* Problem description: The result should be every line that contains the word "NAVIGAZIONE", taken from the material.

* Records to use:
[Start of section]

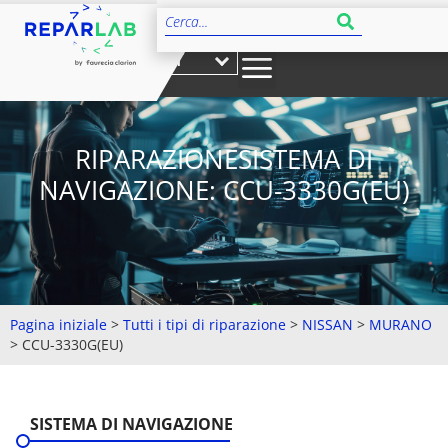
IT
RIPARAZIONESISTEMA DI
NAVIGAZIONE: CCU-3330G(EU)
Pagina iniziale
>
Tutti i tipi di riparazione
>
NISSAN
>
MURANO
>
CCU-3330G(EU)
SISTEMA DI NAVIGAZIONE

[End of section]

* Result below:
NAVIGAZIONE: CCU-3330G(EU)
SISTEMA DI NAVIGAZIONE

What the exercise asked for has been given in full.